[Stored data]
_ _ _ _
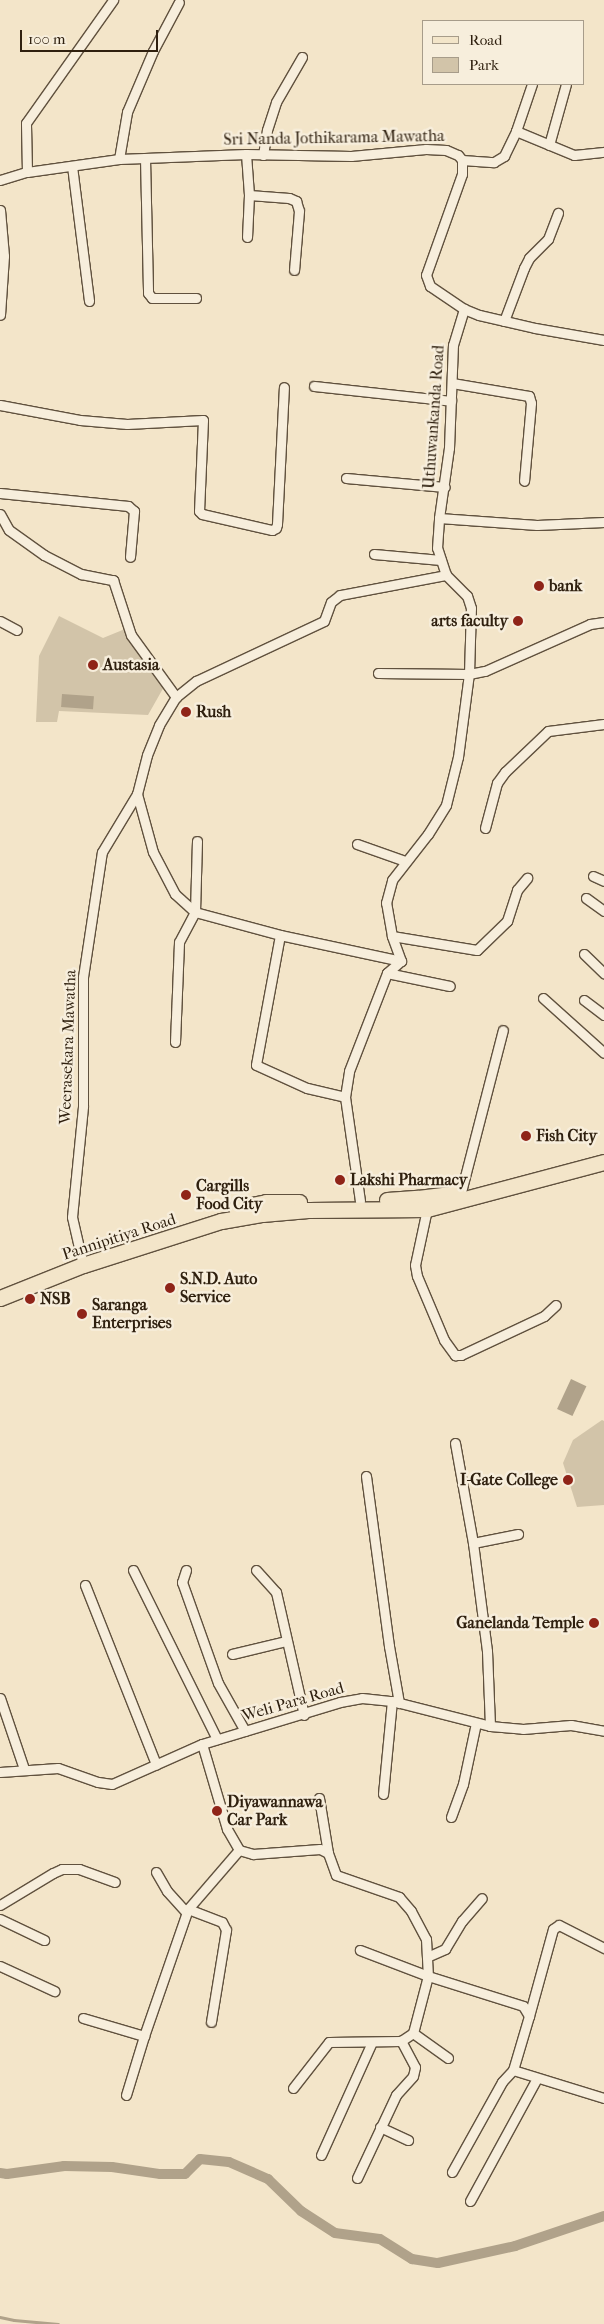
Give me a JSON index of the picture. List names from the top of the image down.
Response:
{
  "streets": {
    "main road": ["Pannipitiya Road"],
    "street": [
      "Sri Nanda Jothikarama Mawatha",
      "Uthuwankanda Road",
      "Weerasekara Mawatha",
      "Weli Para Road"
    ]
  },
  "crossings": [
    ["Sri Nanda Jothikarama Mawatha", "Uthuwankanda Road"],
    ["Uthuwankanda Road", "Weerasekara Mawatha"],
    ["Weerasekara Mawatha", "Pannipitiya Road"]
  ],
  "places": [
    "bank",
    "arts faculty",
    "Austasia",
    "Rush",
    "Fish City",
    "Lakshi Pharmacy",
    "Cargills Food City",
    "S.N.D. Auto Service",
    "NSB",
    "Saranga Enterprises",
    "I-Gate College",
    "Ganelanda Temple",
    "Diyawannawa Car Park"
  ],
  "legend": ["Road", "Park"],
  "scale_bar": "100 m"
}
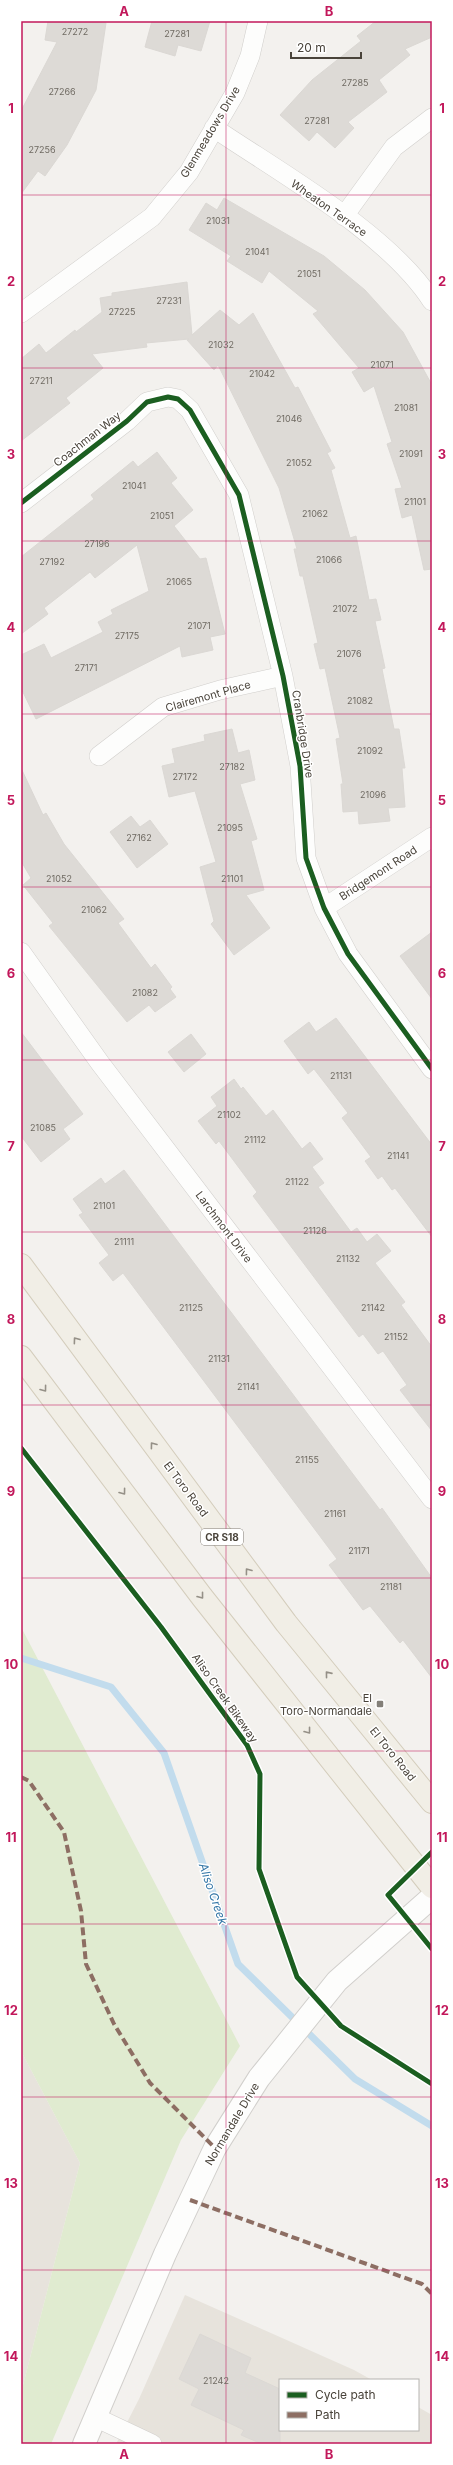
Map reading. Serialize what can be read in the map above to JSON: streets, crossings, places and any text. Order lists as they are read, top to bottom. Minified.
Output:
{"streets":{"main road":["El Toro Road","CR S18"],"street":["Glenmeadows Drive","Wheaton Terrace","Coachman Way","Clairemont Place","Cranbridge Drive","Bridgemont Road","Larchmont Drive","Normandale Drive"],"cycle path":["Aliso Creek Bikeway"]},"crossings":[["Glenmeadows Drive","Wheaton Terrace"],["Coachman Way","Cranbridge Drive"],["Clairemont Place","Cranbridge Drive"],["Cranbridge Drive","Bridgemont Road"]],"water":["Aliso Creek"],"places":{"transit":["El Toro-Normandale"]},"house_numbers":["27272","27281","27285","27266","27281","27256","21031","21041","21051","27231","27225","21032","21071","21042","27211","21081","21046","21091","21052","21041","21101","21062","21051","27196","21066","27192","21065","21072","21071","27175","21076","27171","21082","21092","27182","27172","21096","21095","27162","21052","21101","21062","21082","21131","21102","21085","21112","21141","21122","21101","21126","21111","21132","21125","21142","21152","21131","21141","21155","21161","21171","21181","21242"],"legend":["Cycle path","Path"],"scale_bar":"20 m","grid":{"columns":["A","B"],"rows":["1","2","3","4","5","6","7","8","9","10","11","12","13","14"]}}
_ _ _ _
## [TASK DETAILS]
Set down the records exactly, without the pictures.

## [EXERCISE OUTPUT]
Give me a JSON index of the picture. List names from the top of the image down.
Response:
{
  "streets": {
    "main road": ["Pannipitiya Road"],
    "street": [
      "Sri Nanda Jothikarama Mawatha",
      "Uthuwankanda Road",
      "Weerasekara Mawatha",
      "Weli Para Road"
    ]
  },
  "crossings": [
    ["Sri Nanda Jothikarama Mawatha", "Uthuwankanda Road"],
    ["Uthuwankanda Road", "Weerasekara Mawatha"],
    ["Weerasekara Mawatha", "Pannipitiya Road"]
  ],
  "places": [
    "bank",
    "arts faculty",
    "Austasia",
    "Rush",
    "Fish City",
    "Lakshi Pharmacy",
    "Cargills Food City",
    "S.N.D. Auto Service",
    "NSB",
    "Saranga Enterprises",
    "I-Gate College",
    "Ganelanda Temple",
    "Diyawannawa Car Park"
  ],
  "legend": ["Road", "Park"],
  "scale_bar": "100 m"
}
Map reading. Serialize what can be read in the map above to JSON: streets, crossings, places and any text. Order lists as they are read, top to bottom. Minified.
Output:
{"streets":{"main road":["El Toro Road","CR S18"],"street":["Glenmeadows Drive","Wheaton Terrace","Coachman Way","Clairemont Place","Cranbridge Drive","Bridgemont Road","Larchmont Drive","Normandale Drive"],"cycle path":["Aliso Creek Bikeway"]},"crossings":[["Glenmeadows Drive","Wheaton Terrace"],["Coachman Way","Cranbridge Drive"],["Clairemont Place","Cranbridge Drive"],["Cranbridge Drive","Bridgemont Road"]],"water":["Aliso Creek"],"places":{"transit":["El Toro-Normandale"]},"house_numbers":["27272","27281","27285","27266","27281","27256","21031","21041","21051","27231","27225","21032","21071","21042","27211","21081","21046","21091","21052","21041","21101","21062","21051","27196","21066","27192","21065","21072","21071","27175","21076","27171","21082","21092","27182","27172","21096","21095","27162","21052","21101","21062","21082","21131","21102","21085","21112","21141","21122","21101","21126","21111","21132","21125","21142","21152","21131","21141","21155","21161","21171","21181","21242"],"legend":["Cycle path","Path"],"scale_bar":"20 m","grid":{"columns":["A","B"],"rows":["1","2","3","4","5","6","7","8","9","10","11","12","13","14"]}}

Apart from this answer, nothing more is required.